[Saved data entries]
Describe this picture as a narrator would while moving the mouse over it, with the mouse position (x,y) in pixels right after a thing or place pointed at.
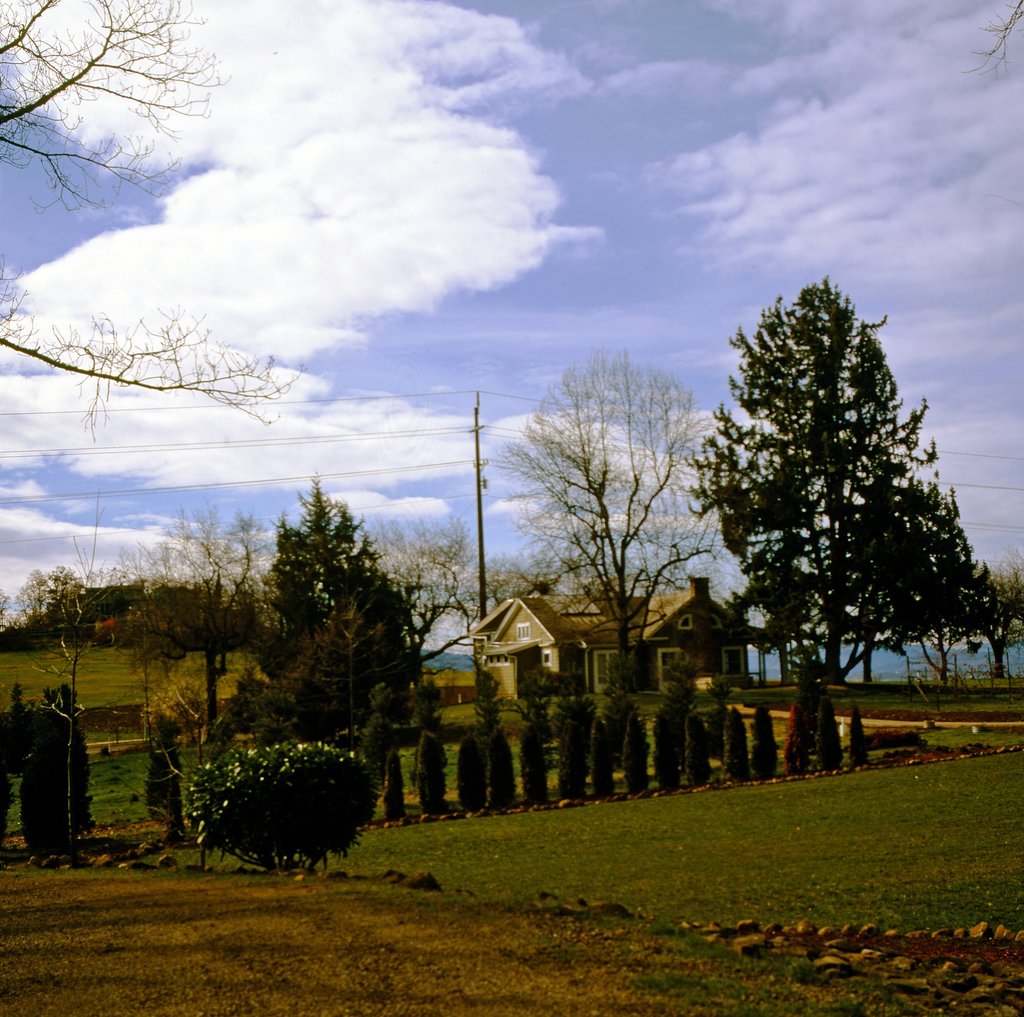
In this image there is a house (575,667) in the middle (644,643). There are trees (323,659) around it. At the top (650,240) there is the sky (579,295). At the bottom (378,927) there is ground (425,962) on which there are stones (896,964) and small grass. In front of the house (650,643) there is a garden (284,722) in which there are plants (427,793).
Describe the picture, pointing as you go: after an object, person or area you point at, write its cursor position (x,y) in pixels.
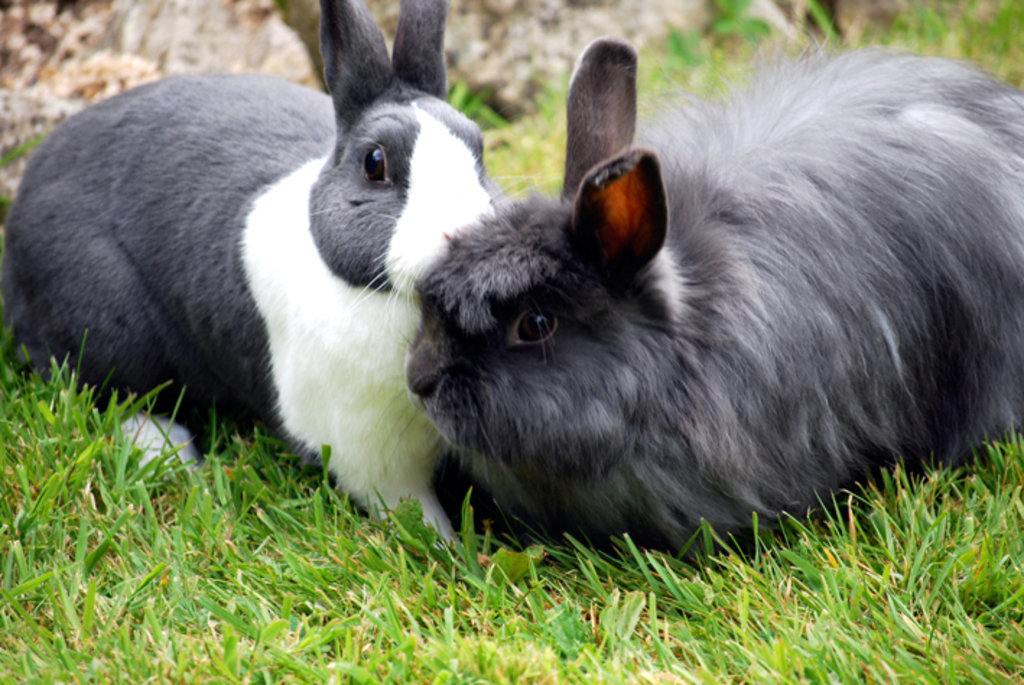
In this picture there are two rabbits (414,253) who are sitting on the grass (520,600).
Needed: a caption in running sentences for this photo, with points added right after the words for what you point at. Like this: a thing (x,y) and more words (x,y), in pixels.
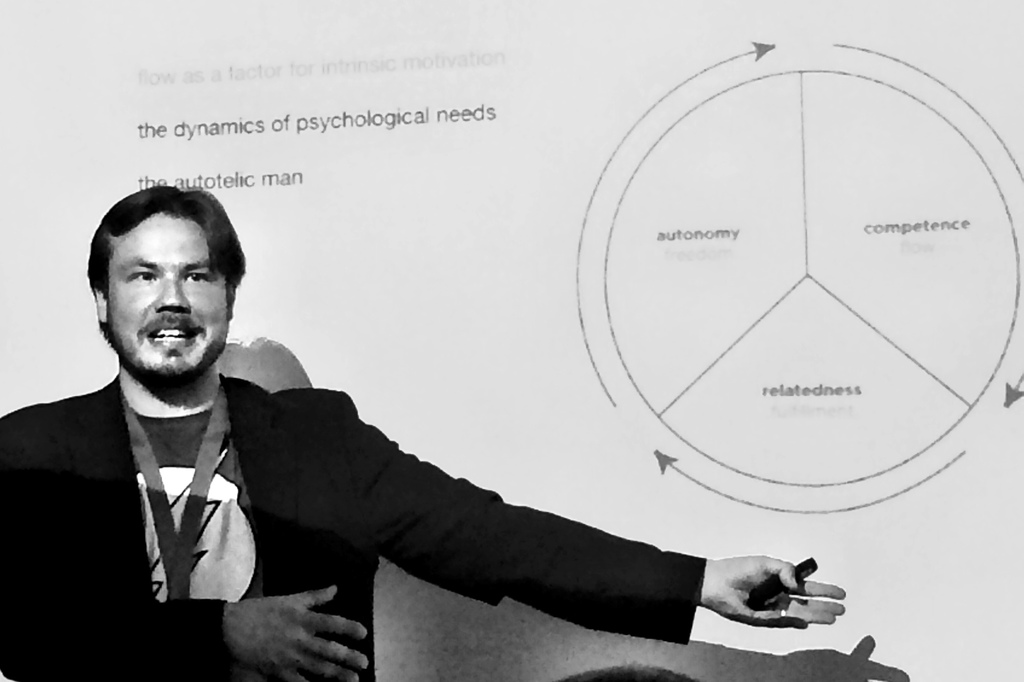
In this image in the front (261,443) there is a person (214,574) standing and speaking. In the background (360,191) there is a board (351,180) with some text (295,179) written on it and the person (326,511) is holding an object (767,584) which is black in colour.
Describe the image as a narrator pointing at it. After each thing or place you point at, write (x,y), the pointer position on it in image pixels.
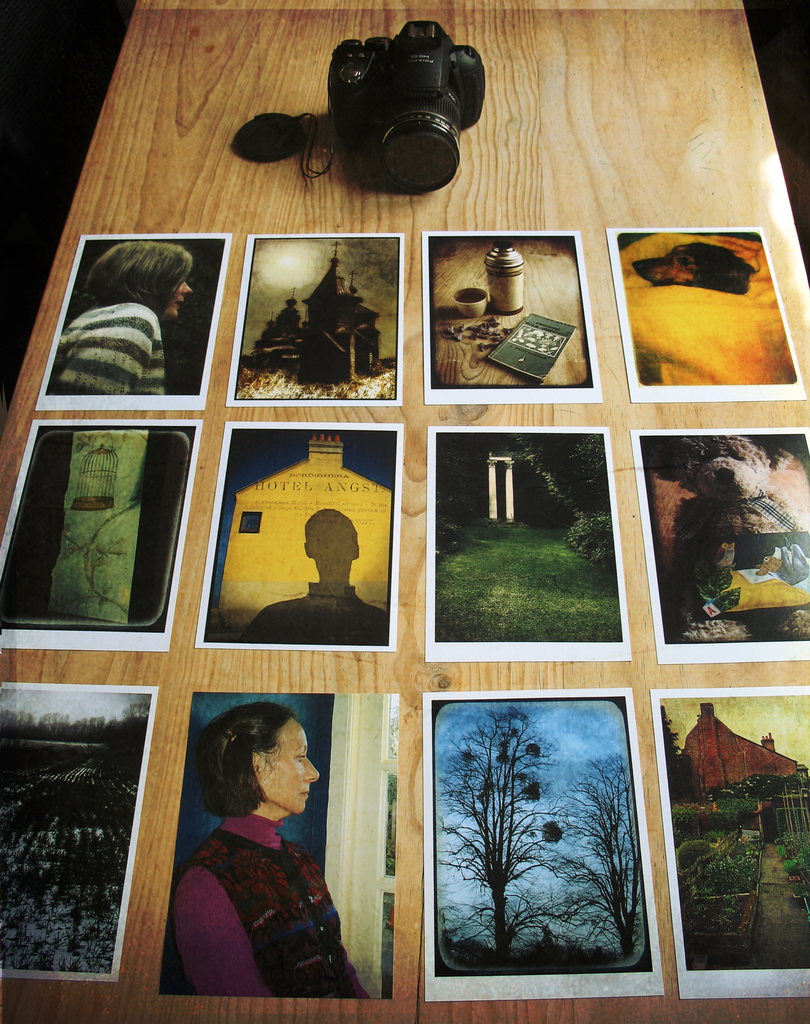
In the image there is a camera (427,124) with many photographs (233,508) in front of it on a wooden table (576,118).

**About this exercise**
Every line above should be repeated exactly; pictures stay out of the copy.

**Result of the exercise**
Describe this picture as a narrator would while moving the mouse over it, with the mouse position (x,y) in pixels right after a thing or place pointed at.
In this image there is a house (575,667) in the middle (644,643). There are trees (323,659) around it. At the top (650,240) there is the sky (579,295). At the bottom (378,927) there is ground (425,962) on which there are stones (896,964) and small grass. In front of the house (650,643) there is a garden (284,722) in which there are plants (427,793).
Describe the picture, pointing as you go: after an object, person or area you point at, write its cursor position (x,y) in pixels.
In this picture there are two rabbits (414,253) who are sitting on the grass (520,600).
Needed: a caption in running sentences for this photo, with points added right after the words for what you point at. Like this: a thing (x,y) and more words (x,y), in pixels.
In this image in the front (261,443) there is a person (214,574) standing and speaking. In the background (360,191) there is a board (351,180) with some text (295,179) written on it and the person (326,511) is holding an object (767,584) which is black in colour.
Describe the image as a narrator pointing at it. After each thing or place you point at, write (x,y), the pointer position on it in image pixels.
In the image there is a camera (427,124) with many photographs (233,508) in front of it on a wooden table (576,118).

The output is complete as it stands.